*** The data ***
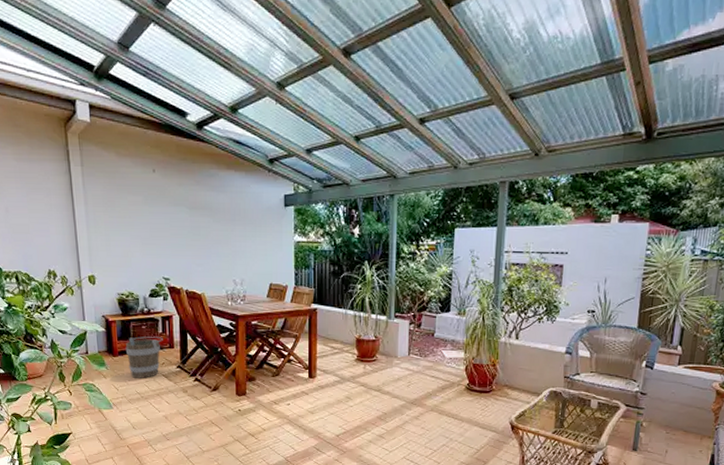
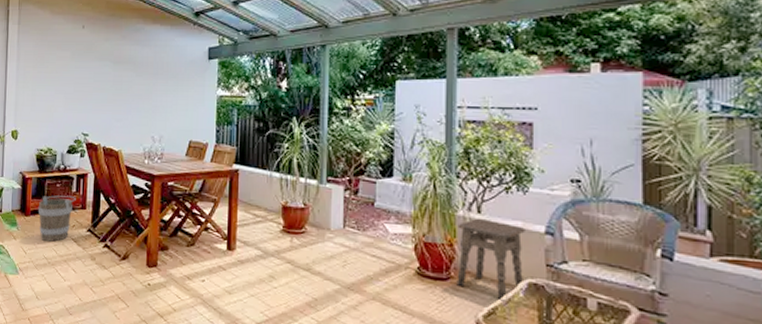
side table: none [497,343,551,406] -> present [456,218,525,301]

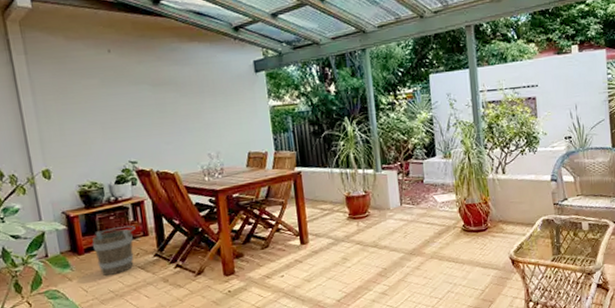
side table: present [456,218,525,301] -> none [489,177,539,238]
*** End of The data ***
*** The data ***
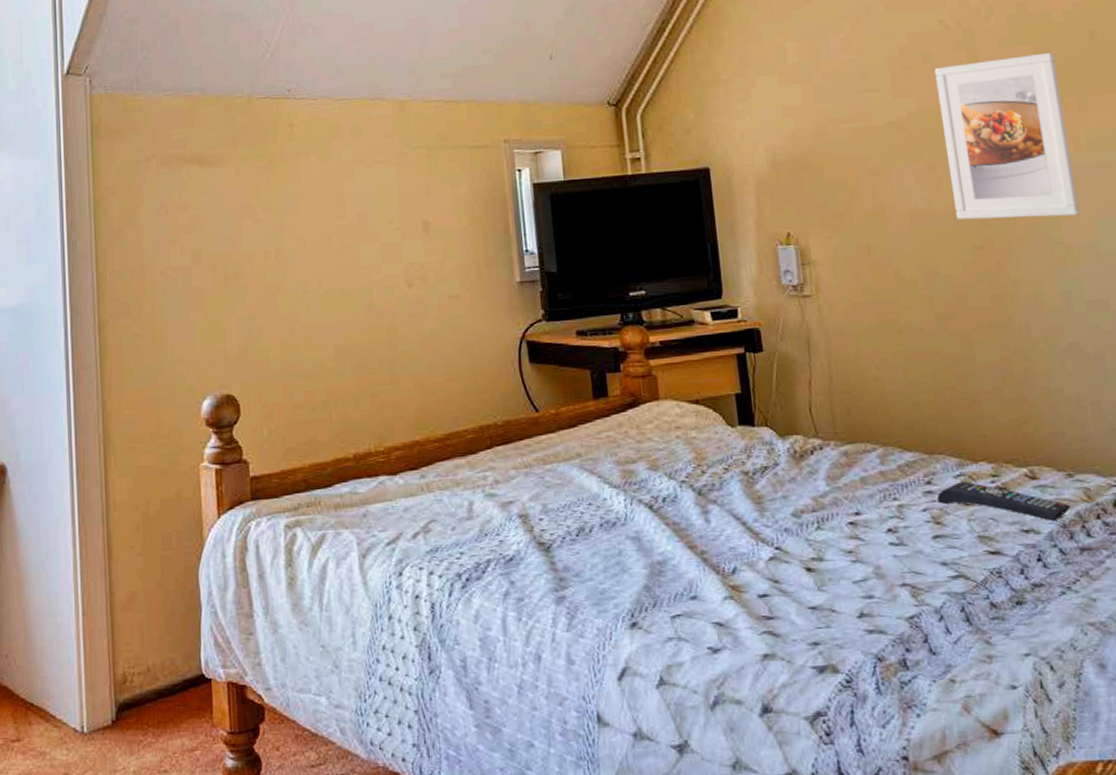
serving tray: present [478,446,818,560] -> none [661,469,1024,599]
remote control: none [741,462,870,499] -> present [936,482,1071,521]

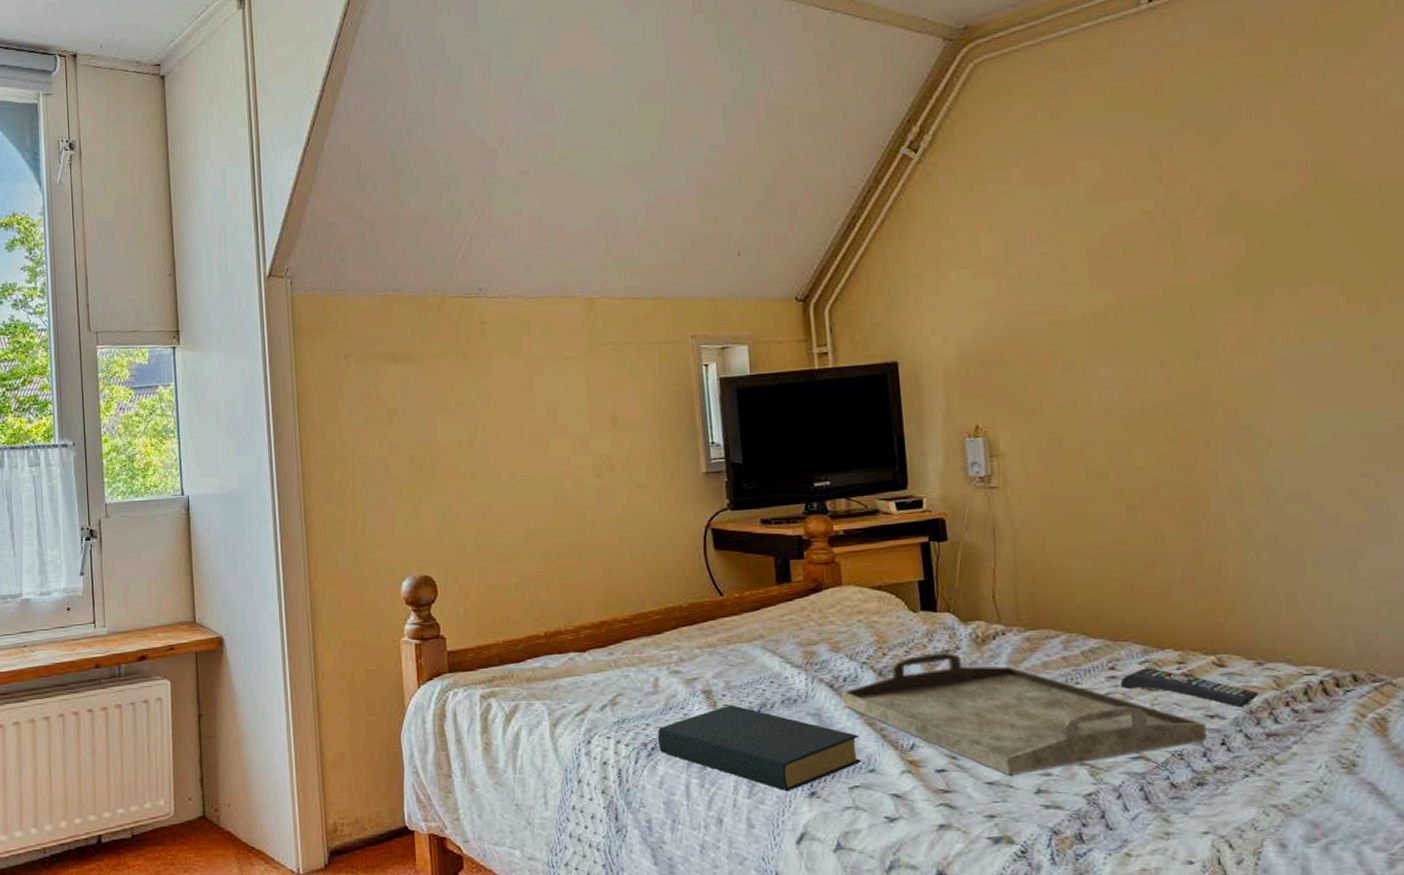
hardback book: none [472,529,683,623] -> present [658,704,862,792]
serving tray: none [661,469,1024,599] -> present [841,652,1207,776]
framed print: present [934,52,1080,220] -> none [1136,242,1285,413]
*** End of The data ***
**Task directions**
Each line in the data where the string "serving" occurs should be identified and copied.

**Response**
serving tray: present [478,446,818,560] -> none [661,469,1024,599]
serving tray: none [661,469,1024,599] -> present [841,652,1207,776]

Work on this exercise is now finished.